In Brave New World, which is the three-year motto of the International Literary Festival Vilenica, the perception of monolithic national identity is also changing. In literature, its main bearer is primarily language, yet in the twentieth century the linguistic boundary shifted toward a different understanding of nationality. The logical analysis of the limits of language as the limits of one’s own world by Ludwig Wittgenstein still offers us the possibility of rethinking national literature as a unified linguistic expression.
This year’s sub-theme of the International Literary Festival Vilenica is Fluidity of Identities. It is a broad concept that expands the boundaries of literary creation to previously unimaginable dimensions of multiple forms of expression, not only national ones, which this year’s Vilenica particularly explores. In a global world, national borders are becoming increasingly blurred; they are fading and shifting. The universal history of migration is further intensified by phenomena such as globalization, the Erasmus generation, and post-pandemic mobility. Wars, tragedies, and forced exiles accelerate migration. People have always moved, carrying their languages with them—often as the last refuge of writers deprived of their homeland.
The 41st edition of the International Literary Festival Vilenica thus draws on the philosophy of postmodernism and post-structuralism of Jacques Derrida. The French thinker, born in Algeria, argued that linguistic and cultural norms are not independent or unambiguous but are always in interaction with other norms and values depending on space, time, and countless other factors.
The idea of language that can become the final reflection of an inner homeland is also discussed by Zygmunt Bauman, who in his sociological study Liquid Modernity emphasizes:
“Almost two centuries ago, Alfred de Musset said that ‘great artists have no homeland.’ Two centuries ago these were militant words, a kind of battle cry. They were written amid the deafening fanfares of youthful and credulous, and therefore arrogant and combative, patriotism.”

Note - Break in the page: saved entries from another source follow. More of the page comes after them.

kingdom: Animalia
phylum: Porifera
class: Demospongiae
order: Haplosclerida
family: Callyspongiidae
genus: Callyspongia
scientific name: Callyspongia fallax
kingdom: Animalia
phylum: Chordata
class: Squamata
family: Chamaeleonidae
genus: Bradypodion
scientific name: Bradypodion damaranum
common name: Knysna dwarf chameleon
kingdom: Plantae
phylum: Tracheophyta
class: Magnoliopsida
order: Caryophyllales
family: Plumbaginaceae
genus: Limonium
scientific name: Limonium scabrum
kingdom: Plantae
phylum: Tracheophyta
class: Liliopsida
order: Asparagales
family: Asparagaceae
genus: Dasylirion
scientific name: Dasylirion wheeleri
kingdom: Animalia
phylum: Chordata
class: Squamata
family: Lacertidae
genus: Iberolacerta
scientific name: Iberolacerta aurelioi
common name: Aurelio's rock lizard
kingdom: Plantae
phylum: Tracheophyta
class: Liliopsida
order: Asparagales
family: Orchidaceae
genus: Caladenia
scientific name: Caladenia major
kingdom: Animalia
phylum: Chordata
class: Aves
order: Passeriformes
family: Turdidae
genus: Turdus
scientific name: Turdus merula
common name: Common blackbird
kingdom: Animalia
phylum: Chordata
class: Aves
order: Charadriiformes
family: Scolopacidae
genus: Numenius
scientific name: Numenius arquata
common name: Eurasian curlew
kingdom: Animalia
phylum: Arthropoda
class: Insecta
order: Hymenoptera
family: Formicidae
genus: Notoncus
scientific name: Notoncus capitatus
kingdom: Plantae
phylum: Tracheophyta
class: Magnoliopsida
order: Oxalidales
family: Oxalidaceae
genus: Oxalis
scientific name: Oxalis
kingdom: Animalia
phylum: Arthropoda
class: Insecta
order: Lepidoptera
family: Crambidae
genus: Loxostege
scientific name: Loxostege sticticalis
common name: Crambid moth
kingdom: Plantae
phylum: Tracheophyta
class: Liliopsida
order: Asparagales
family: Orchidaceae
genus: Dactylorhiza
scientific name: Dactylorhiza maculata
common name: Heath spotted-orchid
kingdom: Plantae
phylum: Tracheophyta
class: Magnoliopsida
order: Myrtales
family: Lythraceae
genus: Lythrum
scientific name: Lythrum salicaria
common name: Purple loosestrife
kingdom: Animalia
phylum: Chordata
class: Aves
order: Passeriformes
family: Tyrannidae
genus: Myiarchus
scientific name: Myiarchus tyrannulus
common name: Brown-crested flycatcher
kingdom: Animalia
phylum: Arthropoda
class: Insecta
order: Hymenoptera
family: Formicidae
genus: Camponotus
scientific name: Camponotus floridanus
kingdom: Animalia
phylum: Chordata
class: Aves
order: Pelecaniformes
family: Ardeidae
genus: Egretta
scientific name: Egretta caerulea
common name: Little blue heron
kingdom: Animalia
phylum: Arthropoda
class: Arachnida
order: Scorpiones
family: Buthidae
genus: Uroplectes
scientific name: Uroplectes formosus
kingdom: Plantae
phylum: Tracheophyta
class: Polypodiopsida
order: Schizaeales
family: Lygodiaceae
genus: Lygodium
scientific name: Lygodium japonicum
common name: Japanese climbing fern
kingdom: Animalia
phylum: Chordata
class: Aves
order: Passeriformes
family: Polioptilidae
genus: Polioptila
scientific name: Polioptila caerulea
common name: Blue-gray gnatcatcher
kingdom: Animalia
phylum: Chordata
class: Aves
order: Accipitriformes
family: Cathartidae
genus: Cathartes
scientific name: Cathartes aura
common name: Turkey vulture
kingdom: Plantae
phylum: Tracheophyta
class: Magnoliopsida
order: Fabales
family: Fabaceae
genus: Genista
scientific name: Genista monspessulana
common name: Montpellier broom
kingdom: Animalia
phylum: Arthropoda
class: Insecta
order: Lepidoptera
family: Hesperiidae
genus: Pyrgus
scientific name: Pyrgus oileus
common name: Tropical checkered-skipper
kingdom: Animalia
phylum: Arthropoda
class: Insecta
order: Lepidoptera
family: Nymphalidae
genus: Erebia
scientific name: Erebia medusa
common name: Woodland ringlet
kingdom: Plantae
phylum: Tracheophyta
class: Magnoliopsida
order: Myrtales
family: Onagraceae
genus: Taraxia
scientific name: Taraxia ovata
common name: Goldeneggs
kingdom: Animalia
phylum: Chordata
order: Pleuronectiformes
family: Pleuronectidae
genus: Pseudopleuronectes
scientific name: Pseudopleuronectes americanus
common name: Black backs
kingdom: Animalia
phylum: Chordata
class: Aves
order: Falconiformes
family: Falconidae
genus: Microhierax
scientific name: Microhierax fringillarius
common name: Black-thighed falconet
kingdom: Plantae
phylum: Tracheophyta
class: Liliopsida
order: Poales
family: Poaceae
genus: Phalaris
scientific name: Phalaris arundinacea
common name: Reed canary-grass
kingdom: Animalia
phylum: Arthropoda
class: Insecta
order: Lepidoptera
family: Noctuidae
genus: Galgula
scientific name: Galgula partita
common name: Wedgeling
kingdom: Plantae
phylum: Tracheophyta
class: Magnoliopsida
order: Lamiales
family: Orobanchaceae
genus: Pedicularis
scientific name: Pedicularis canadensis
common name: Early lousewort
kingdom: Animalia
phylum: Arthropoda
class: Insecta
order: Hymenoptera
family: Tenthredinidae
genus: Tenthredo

Vilenica has remained faithful to the idea that great artists have no homeland since the festival’s very beginnings, as it was born out of the desire to transcend nationalism and to establish trans- or supranationality, embodied by the multilingual and multicultural concept of Central Europe. The choice of a fluid, flexible identity is therefore a logical way of re-examining the festival’s own reflection at a time when the international order is becoming increasingly unstable, and an atmosphere of anxiety seeks refuge in national, exclusionary monolithism. The paradox of this perspective dissolves in the realization that fertile ground for the flourishing of literary creativity lies precisely in the fluid encounters of different national perspectives in which creators are placed—or repeatedly displaced.
Over four decades, Vilenica’s guests have demonstrated this eloquently: from Milan Kundera, through Josip Osti, to David Albahari. All three moved—also from one language to another. World literature is full of eminent examples: from Samuel Beckett to Eugène Ionesco, from Joseph Conrad to Vladimir Nabokov. This year’s festival guests likewise come from diverse geographical backgrounds, and their writing is united by themes of migration, multilingualism, questions of cultural and linguistic identity, intercultural dynamics, and code-switching.
One of the most obvious proofs of this line of thought—though by no means the only one—are literatures that emerge in minority as well as ethnically and linguistically mixed environments, almost literally on the borders: political, national, ethnic, and, in the most intimate literary expression, linguistic ones, where the common denominator becomes precisely a fluid identity.
Vilenica guest Aleš Debeljak, who passed away ten years ago, once said of himself in Trieste that he was a foreigner to the world in his own homeland. In the book The Balkan Bridge he also discussed Aleksandar Hemon, who once stated that his position is not defined by national cultures, adding:
“I exist between two cultures, which is not an empty space but a space of overlap, where strange and unpredictable things happen, where distant experiences mix and new, more fluid identities take shape.”
Flowing, flexible, multilayered. Rich and abundant.